MATERIAL FOR THIS EXERCISE: Begin
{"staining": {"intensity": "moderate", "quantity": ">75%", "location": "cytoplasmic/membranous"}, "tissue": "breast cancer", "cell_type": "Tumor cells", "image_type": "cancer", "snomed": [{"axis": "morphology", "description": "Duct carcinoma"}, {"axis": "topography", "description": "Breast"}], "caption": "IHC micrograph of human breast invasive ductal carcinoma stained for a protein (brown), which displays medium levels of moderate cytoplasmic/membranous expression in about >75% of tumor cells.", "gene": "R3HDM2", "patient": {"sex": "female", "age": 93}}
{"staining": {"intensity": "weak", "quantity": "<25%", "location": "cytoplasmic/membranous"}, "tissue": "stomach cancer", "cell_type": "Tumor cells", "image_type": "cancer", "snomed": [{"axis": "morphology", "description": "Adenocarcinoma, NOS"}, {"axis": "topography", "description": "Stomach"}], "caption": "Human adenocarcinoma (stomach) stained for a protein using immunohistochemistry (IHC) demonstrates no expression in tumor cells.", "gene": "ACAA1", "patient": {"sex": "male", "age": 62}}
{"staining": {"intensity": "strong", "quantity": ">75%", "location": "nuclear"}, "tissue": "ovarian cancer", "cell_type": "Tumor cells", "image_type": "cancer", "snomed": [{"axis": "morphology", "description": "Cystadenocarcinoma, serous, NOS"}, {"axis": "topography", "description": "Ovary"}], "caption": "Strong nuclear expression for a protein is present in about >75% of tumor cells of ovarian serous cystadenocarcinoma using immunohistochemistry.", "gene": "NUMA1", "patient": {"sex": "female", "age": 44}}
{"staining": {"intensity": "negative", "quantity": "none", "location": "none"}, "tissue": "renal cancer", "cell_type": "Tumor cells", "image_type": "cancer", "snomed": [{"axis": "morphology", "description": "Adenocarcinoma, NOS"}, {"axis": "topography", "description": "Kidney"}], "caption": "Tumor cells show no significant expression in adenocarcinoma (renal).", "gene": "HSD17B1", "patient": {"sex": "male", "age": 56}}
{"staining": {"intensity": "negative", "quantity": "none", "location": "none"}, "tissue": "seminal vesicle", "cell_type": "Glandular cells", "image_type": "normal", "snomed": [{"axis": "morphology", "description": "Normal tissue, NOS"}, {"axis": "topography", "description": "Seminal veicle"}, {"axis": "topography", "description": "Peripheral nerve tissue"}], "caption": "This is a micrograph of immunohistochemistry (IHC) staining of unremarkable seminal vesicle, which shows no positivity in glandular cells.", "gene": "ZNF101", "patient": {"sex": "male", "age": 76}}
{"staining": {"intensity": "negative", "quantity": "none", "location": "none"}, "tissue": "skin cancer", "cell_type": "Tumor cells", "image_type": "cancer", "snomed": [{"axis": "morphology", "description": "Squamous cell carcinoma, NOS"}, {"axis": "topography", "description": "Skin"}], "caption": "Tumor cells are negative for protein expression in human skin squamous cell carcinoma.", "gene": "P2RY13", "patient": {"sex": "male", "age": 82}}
MATERIAL FOR THIS EXERCISE: End
• **TASK STATEMENT**: Each line from the top of the entries above through the line containing "adenocarcinoma (stomach) stained" must be transcribed exactly, and no other line may appear.

• **SOLUTION TO THE EXERCISE**:
{"staining": {"intensity": "moderate", "quantity": ">75%", "location": "cytoplasmic/membranous"}, "tissue": "breast cancer", "cell_type": "Tumor cells", "image_type": "cancer", "snomed": [{"axis": "morphology", "description": "Duct carcinoma"}, {"axis": "topography", "description": "Breast"}], "caption": "IHC micrograph of human breast invasive ductal carcinoma stained for a protein (brown), which displays medium levels of moderate cytoplasmic/membranous expression in about >75% of tumor cells.", "gene": "R3HDM2", "patient": {"sex": "female", "age": 93}}
{"staining": {"intensity": "weak", "quantity": "<25%", "location": "cytoplasmic/membranous"}, "tissue": "stomach cancer", "cell_type": "Tumor cells", "image_type": "cancer", "snomed": [{"axis": "morphology", "description": "Adenocarcinoma, NOS"}, {"axis": "topography", "description": "Stomach"}], "caption": "Human adenocarcinoma (stomach) stained for a protein using immunohistochemistry (IHC) demonstrates no expression in tumor cells.", "gene": "ACAA1", "patient": {"sex": "male", "age": 62}}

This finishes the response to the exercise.